A la fin de la saison, Jacky Ickx remporte le championnat d'Europe F2. Une couronne que ne va plus laisser échapper les deux saisons suivantes. Fortes de leur suprématie, les Matra F2 n'hésitent pas à venir taquiner les F1 dans certaines épreuves. Ainsi, Jacky Ickx après s'être offert le troisième meilleur temps aux essais, occupe longtemps la seconde place du GP d'Allemagne devant une quinzaine de F1, Stewart rafle la 2e place de la Gold Cup avec la nouvelle MS 7 et Beltoise termine chaque fois 7e des GP des Etats Unis et du Mexique avec une F2 lestée de 50 kg pour obéir aux règles de la F1. Conscient du potentiel du châssis Matra, Tyrrell réussit à convaincre Lagardère de produire une version à moteur Ford de sa Matra F1 pour Stewart.
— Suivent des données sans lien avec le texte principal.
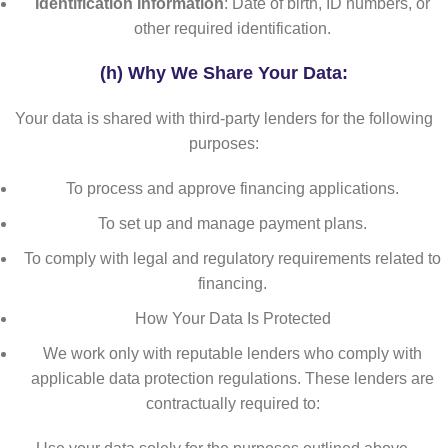
Identification Information
: Date of birth, ID numbers, or
other required identification.
(h) Why We Share Your Data
:
Your data is shared with third-party lenders for the following
purposes:
To process and approve financing applications.
To set up and manage payment plans.
To comply with legal and regulatory requirements related to
financing.
How Your Data Is Protected
We work only with reputable lenders who comply with
applicable data protection regulations. These lenders are
contractually required to: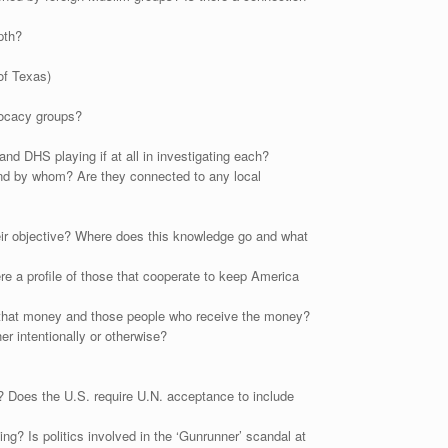
pth?
of Texas)
vocacy groups?
and DHS playing if at all in investigating each?
, and by whom? Are they connected to any local
heir objective? Where does this knowledge go and what
e a profile of those that cooperate to keep America
 that money and those people who receive the money?
r intentionally or otherwise?
s? Does the U.S. require U.N. acceptance to include
g? Is politics involved in the ‘Gunrunner’ scandal at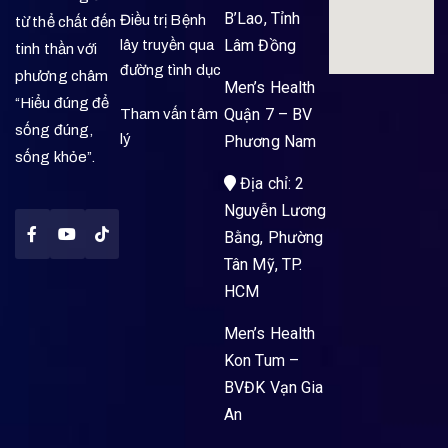
B’Lao, Tỉnh
Điều trị Bệnh
từ thể chất đến
Lâm Đồng
lây truyền qua
tinh thần với
đường tình dục
phương châm
Men’s Health
“Hiểu đúng để
Quận 7 – BV
Tham vấn tâm
sống đúng,
lý
Phương Nam
sống khỏe”.
Địa chỉ: 2
Nguyễn Lương
Bằng, Phường
Tân Mỹ, TP.
HCM
Men’s Health
Kon Tum –
BVĐK Vạn Gia
An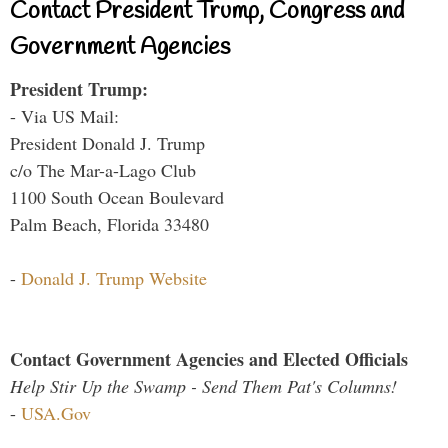
Contact President Trump, Congress and
Government Agencies
President Trump:
- Via US Mail:
President Donald J. Trump
c/o The Mar-a-Lago Club
1100 South Ocean Boulevard
Palm Beach, Florida 33480
-
Donald J. Trump Website
Contact Government Agencies and Elected Officials
Help Stir Up the Swamp - Send Them Pat's Columns!
-
USA.Gov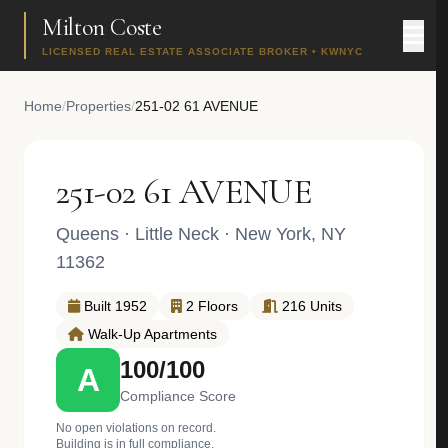
Milton Coste
LICENSED REAL ESTATE ASSOCIATE BROKER • KWNYC
Home
/
Properties
/
251-02 61 AVENUE
251-02 61 AVENUE
Queens
·
Little Neck
· New York, NY
11362
Built 1952
2 Floors
216 Units
Walk-Up Apartments
100/100
A
Compliance Score
No open violations on record.
Building is in full compliance.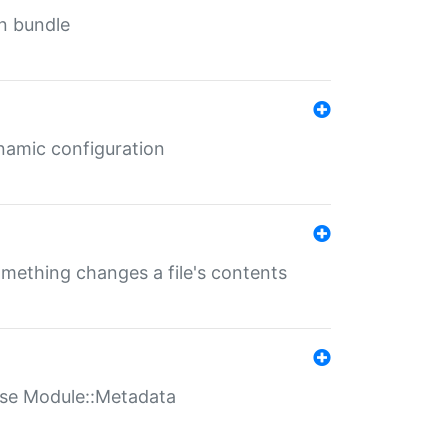
in bundle
ynamic configuration
something changes a file's contents
t use Module::Metadata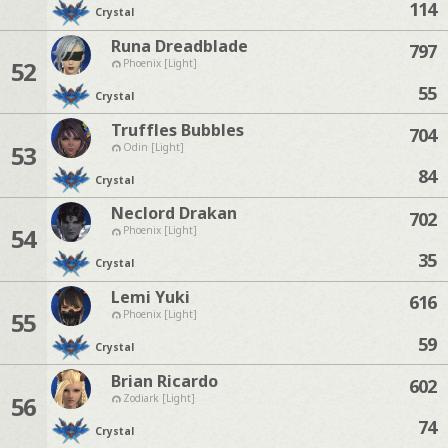
114
Crystal
Runa Dreadblade
797
52
Phoenix [Light]
55
Crystal
Truffles Bubbles
704
53
Odin [Light]
84
Crystal
Neclord Drakan
702
54
Phoenix [Light]
35
Crystal
Lemi Yuki
616
55
Phoenix [Light]
59
Crystal
Brian Ricardo
602
56
Zodiark [Light]
74
Crystal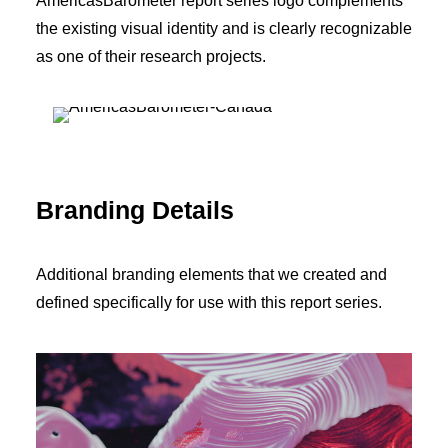
AmericasBarometer report series logo complements
the existing visual identity and is clearly recognizable
as one of their research projects.
Branding Details
Additional branding elements that we created and
defined specifically for use with this report series.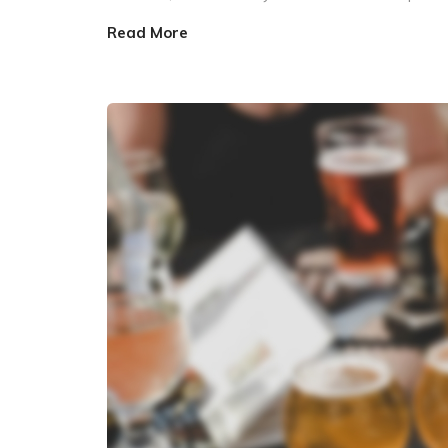
Read More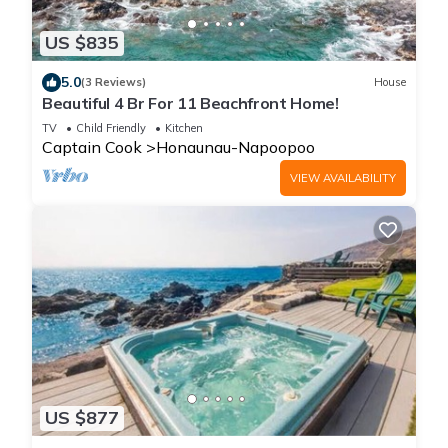
US $835
5.0
(3 Reviews)
House
Beautiful 4 Br For 11 Beachfront Home!
TV
Child Friendly
Kitchen
Captain Cook
Honaunau-Napoopoo
VIEW AVAILABILITY
US $877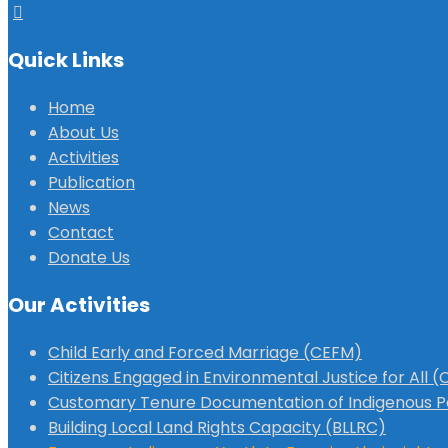
Quick Links
Home
About Us
Activities
Publication
News
Contact
Donate Us
Our Activities
Child Early and Forced Marriage (CEFM)
Citizens Engaged in Environmental Justice for All 
Customary Tenure Documentation of Indigenous P
Building Local Land Rights Capacity (BLLRC)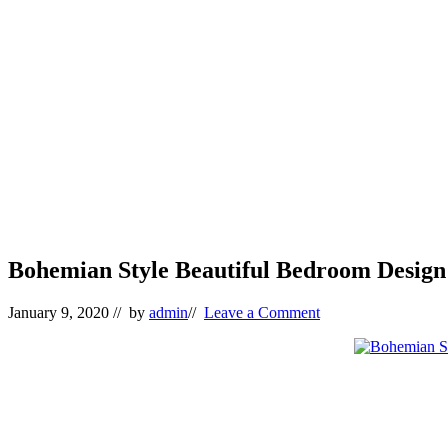
Bohemian Style Beautiful Bedroom Design 
January 9, 2020
// by
admin
//
Leave a Comment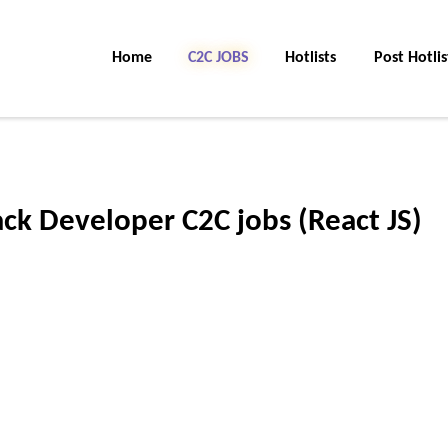
Home
C2C Jobs
Hotlists
Post Hotlis
tack Developer C2C jobs (React JS)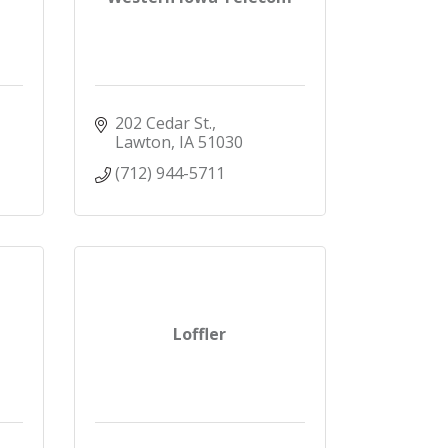
202 Cedar St.
Lawton
IA
51030
(712) 944-5711
Loffler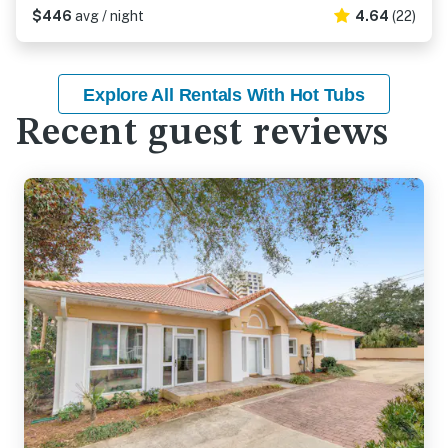
$446
avg / night
4.64
(22)
Explore All Rentals With Hot Tubs
Recent guest reviews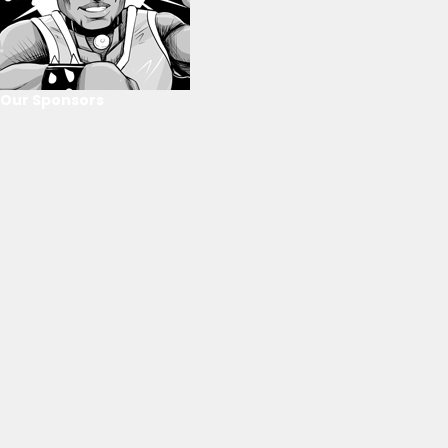
Our Sponsors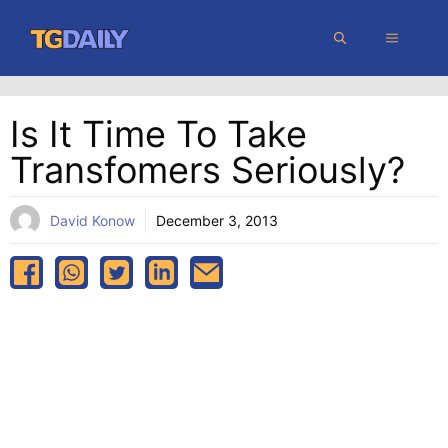
Skip
MENU
to
content
Is It Time To Take
Transfomers Seriously?
David Konow
December 3, 2013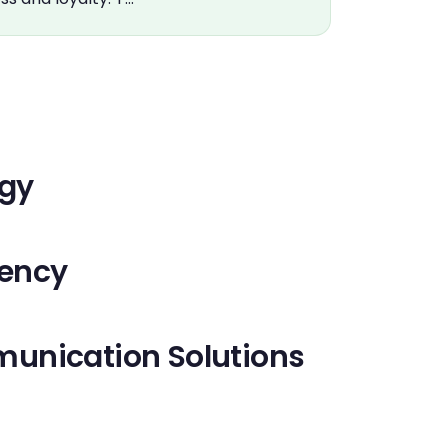
ogy
iency
unication Solutions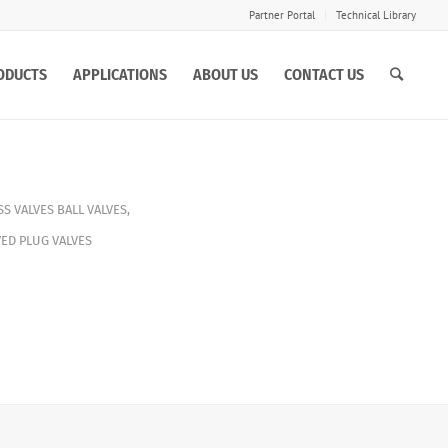
Partner Portal
Technical Library
ODUCTS
APPLICATIONS
ABOUT US
CONTACT US
S VALVES
BALL VALVES
,
ED PLUG VALVES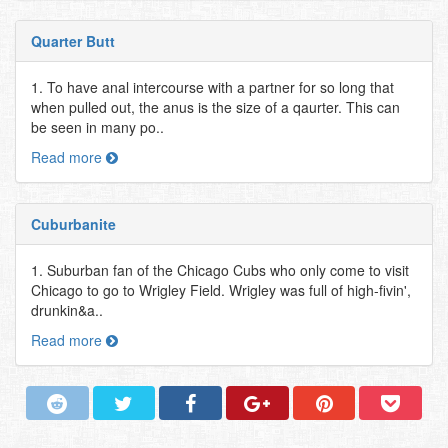
Quarter Butt
1. To have anal intercourse with a partner for so long that
when pulled out, the anus is the size of a qaurter. This can
be seen in many po..
Read more
Cuburbanite
1. Suburban fan of the Chicago Cubs who only come to visit
Chicago to go to Wrigley Field. Wrigley was full of high-fivin',
drunkin&a..
Read more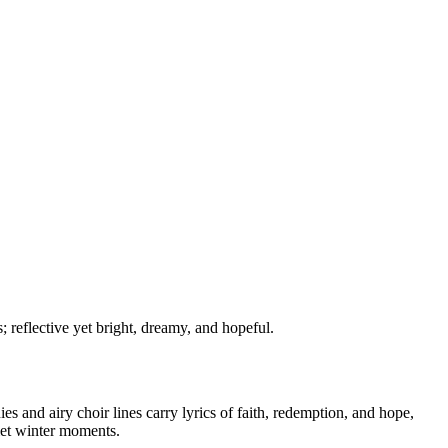
; reflective yet bright, dreamy, and hopeful.
 and airy choir lines carry lyrics of faith, redemption, and hope,
iet winter moments.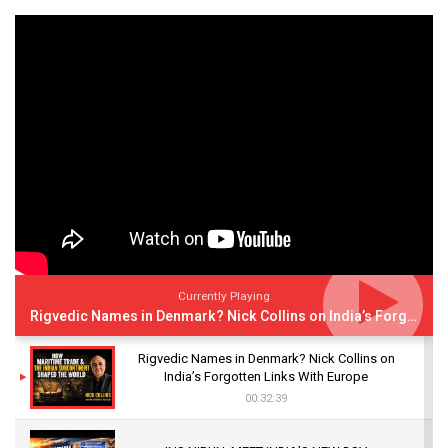
Currently Playing
Rigvedic Names in Denmark? Nick Collins on India’s Forgotten Links With Europe
Rigvedic Names in Denmark? Nick Collins on
India’s Forgotten Links With Europe
00:32:39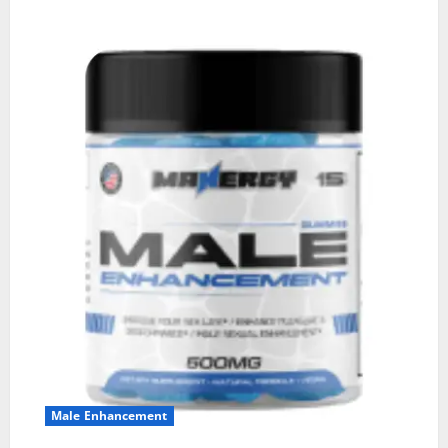
Male Enhancement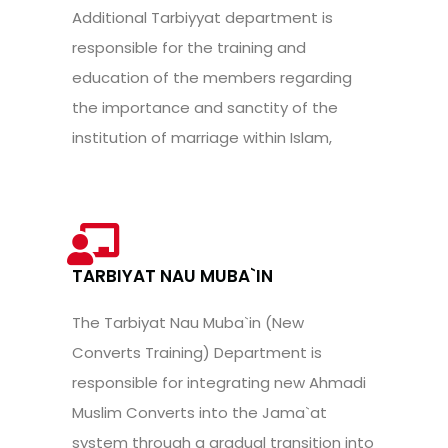
Additional Tarbiyyat department is
responsible for the training and
education of the members regarding
the importance and sanctity of the
institution of marriage within Islam,
TARBIYAT NAU MUBA`IN
The Tarbiyat Nau Muba`in (New
Converts Training) Department is
responsible for integrating new Ahmadi
Muslim Converts into the Jama`at
system through a gradual transition into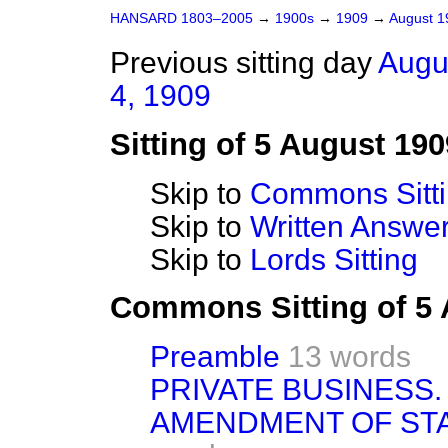
HANSARD 1803–2005
→
1900s
→
1909
→
August 
Previous sitting day
Augu
4, 1909
Sitting of 5 August 190
Skip to
Commons Sitt
Skip to
Written Answ
Skip to
Lords Sitting
Commons Sitting of 5
Preamble
13 words
PRIVATE BUSINESS.
AMENDMENT OF ST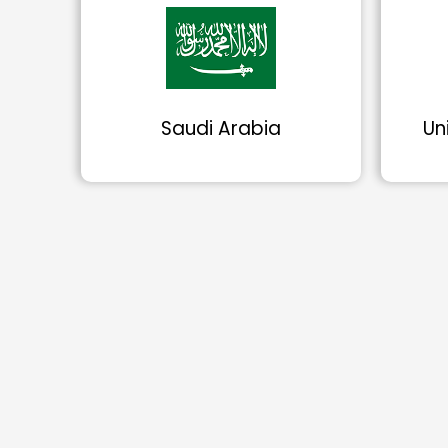
Saudi Arabia
Un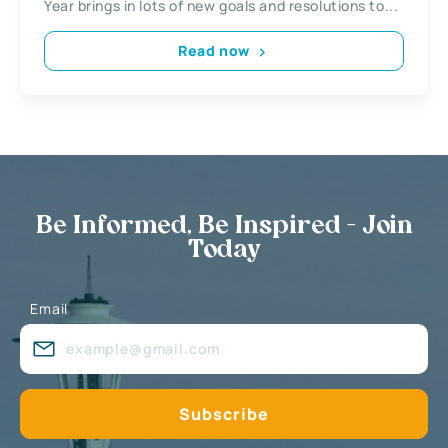
Year brings in lots of new goals and resolutions to...
Read now
Be Informed, Be Inspired - Join
Today
Email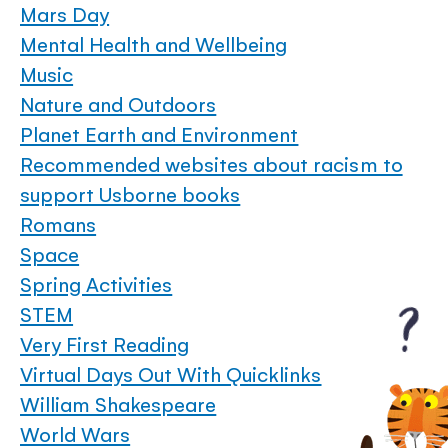
Mars Day
Mental Health and Wellbeing
Music
Nature and Outdoors
Planet Earth and Environment
Recommended websites about racism to
support Usborne books
Romans
Space
Spring Activities
STEM
Very First Reading
Virtual Days Out With Quicklinks
William Shakespeare
World Wars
Grâce au soutien de Dunlop et de Ford, le britannique se charge de l'aspect financier de l'opération.
Faute de temps, c'est une version hybride, un châssis F2 sur lequel on greffé un V8 Cosworth, qui est expédié en Afrique du sud pour le premier GP de la saison 68. Contrainte à l'abandon la laide MS 9, a cependant dévoilé un potentiel prometteur en permettant à Stewart d'occuper un temps la tête de la course. La véritable F1, MS 10 débute en championnat à l'occasion du GP d'Espagne. A son volant, Beltoise qui remplace Stewart blessé en F2, mène la course avant d'être retardé par une fuite d'huile, prouve que la monoplace est bien née. Pilotée par Servoz Gavin, elle effectue une nouvelle démonstration à Monaco avant de casser sa transmission alors que Beltoise fait débuter la lourde Matra V12. Le succès ne devrait plus tarder. Au GP de Hollande, Stewart donne à Matra sa première victoire en formule 1 tandis que Beltoise complète le triomphe en se classant second avec la MS 11-V12. Ce sera d'ailleurs la meilleure prestation de cette voiture handicapée par le manque de souplesse et la gourmandise de son moteur V12. La première saison de Matra en F1 qui se révèle très satisfaisante avec la seconde place de Stewart au championnat du monde incite Lagardère a misé sur la conquête du titre, dès la saison suivante. Il remise provisoirement le V12, lance la fabrication d'une nouvelle F1, la MS 80 et confie "la croisade" à l'équipe Tyrrell où Beltoise rejoint Stewart. Extrêmement sophistiquée, la MS 80 qui est sans doute la première F1 conçue de manière scientifique, va dominer la saison 1969. Stewart, impérial, s'impose à six reprises et enlève sa première couronne mondiale. Matra, grâce à la régularité de Beltoise à finir dans les points, s'octroie également la coupe des constructeurs de F1. En France, la "fièvre bleue" atteint des sommets, les photos des "stars" s'arrachent dans les stations Elf, mais ils restent cependant quelques puristes pour contester un triomphe obtenu avec un moteur britannique. "Et alors", rétorquera Sylvain Floirat avec son accent rocailleux du Périgord, "cette Caravelle qui est la gloire de nos ailes, où donc est-elle allée chercher ses réacteurs !".